Source passage →
◇ ◇ ◇ ◇ ◇ ◇ ◇

It’s time for my annual Respice Futurum post about possible books and reading projects I am interested in for the new year. I’ve explained in previous years that the institution where I have had the privilege of teaching Latin and Classics for many years now is one of the oldest secondary schools in the United States and has this simple yet profound Latin motto which reflects and respects this tradition: Respice Futurum–-translated literally as “Look back at your future.” This is a fitting way for me to think about and discuss my reading plans for the new year since my previous literary patterns help to shape what I will read moving forward.
There are authors this year whose work I’ve just started to explore and am very eager to continue reading. These include Camus, Gabriel Josipovici, Fanny Howe, Jorge Luis Borges, Peter Handke and Milan Kundera. I’m also thrilled to read Boris Dralyuk’s new translations of Tolstoy’s short stories out now from Pushkin Press. I never got around to reading Michael Hamburger’s The Truth of Poetry which I really want to read this year.
I also continue to be heavily influenced by the wonderful readers I’ve met on literary Twitter and in the blogging community. Some of the recommendations from these friends include Sandor Marai, Hélène Cixous, E. Arnot Robertson and Thomas Mann. I’ve also been inspired to tackle some challenging books such as Broch’s Death of Virgil, Joyce’s Ulysses, Pound’s Cantos, and to reread Milton’s Paradise Lost. Thanks to my literary friends, you know who you are!
I usually like to have a least one long-term reading project every year. While I was reading Proust over the summer I decided it would be interesting to read a series of books on music. So far I have Adorno’s Essays on Music, Gide’s Notes on Chopin, Quignards The Hatred of Music and Ian Penman’s It Gets Me Home. There is a thread on Twitter with a wonderful list of additional recommendations as well and I have ordered several more books for this project.

◇ ◇ ◇ ◇ ◇ ◇ ◇

[Bounding boxes with keypoints]
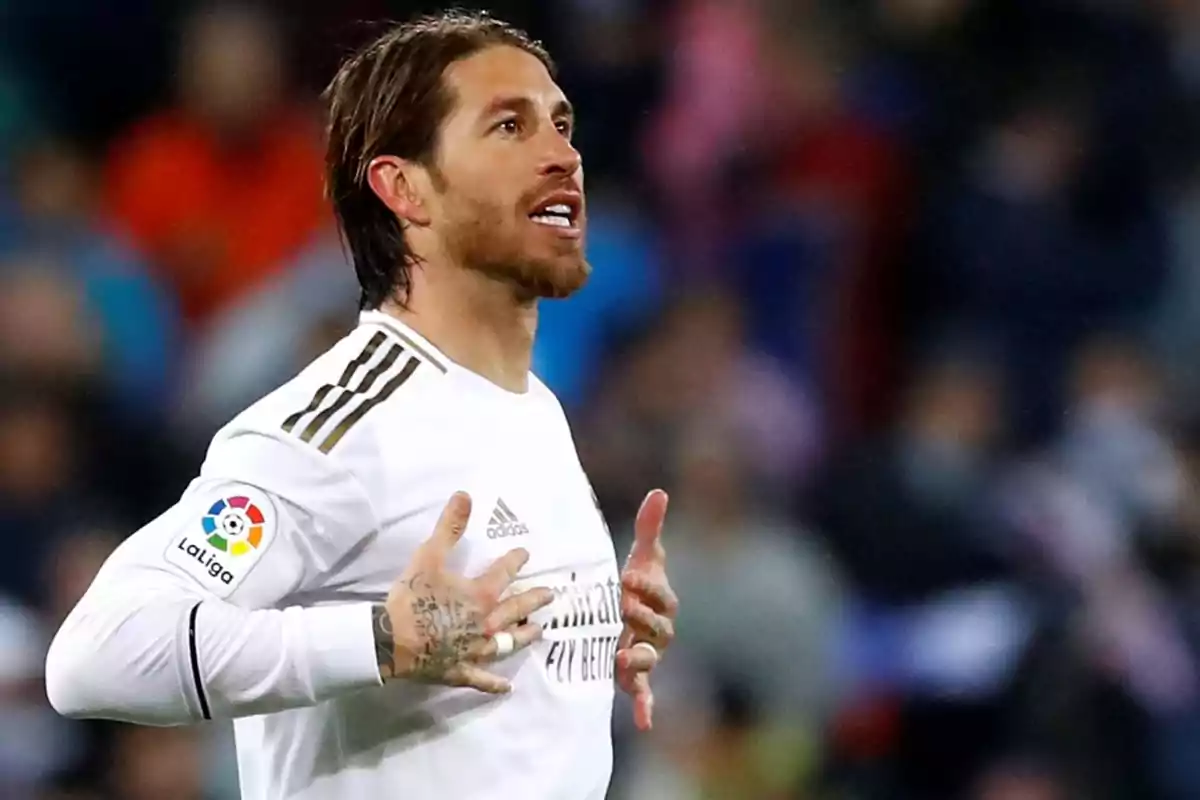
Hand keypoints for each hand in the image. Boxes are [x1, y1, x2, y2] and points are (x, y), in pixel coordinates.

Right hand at [374, 492, 553, 692]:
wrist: (391, 639)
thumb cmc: (412, 597)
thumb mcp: (430, 556)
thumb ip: (449, 527)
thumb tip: (465, 495)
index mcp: (480, 594)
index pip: (504, 573)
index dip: (515, 561)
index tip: (525, 554)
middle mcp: (486, 623)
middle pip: (516, 609)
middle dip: (533, 600)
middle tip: (549, 595)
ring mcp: (476, 650)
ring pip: (507, 643)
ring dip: (524, 636)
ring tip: (537, 631)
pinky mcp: (461, 671)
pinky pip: (482, 679)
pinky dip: (494, 684)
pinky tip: (506, 687)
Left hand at [616, 489, 677, 730]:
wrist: (624, 609)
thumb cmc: (636, 579)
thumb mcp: (642, 554)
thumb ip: (650, 526)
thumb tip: (659, 491)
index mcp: (663, 601)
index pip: (661, 595)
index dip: (647, 586)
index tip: (627, 576)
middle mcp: (660, 629)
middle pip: (658, 628)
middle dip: (641, 617)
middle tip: (621, 606)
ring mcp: (648, 652)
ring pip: (651, 658)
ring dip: (640, 658)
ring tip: (623, 655)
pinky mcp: (634, 675)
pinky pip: (645, 691)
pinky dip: (647, 707)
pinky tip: (645, 723)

◇ ◇ ◇ ◇ ◇ ◇ ◇

Answer these questions from the post on reading plans for the new year:
1. What literal translation of the motto Respice Futurum does the post give?
2. Whose new translations of Tolstoy's short stories does the post mention?
3. Whose work was being read over the summer when the idea for a series of books on music arose?

1. "Look back at your future."
2. Boris Dralyuk's, out now from Pushkin Press.
3. Proust's.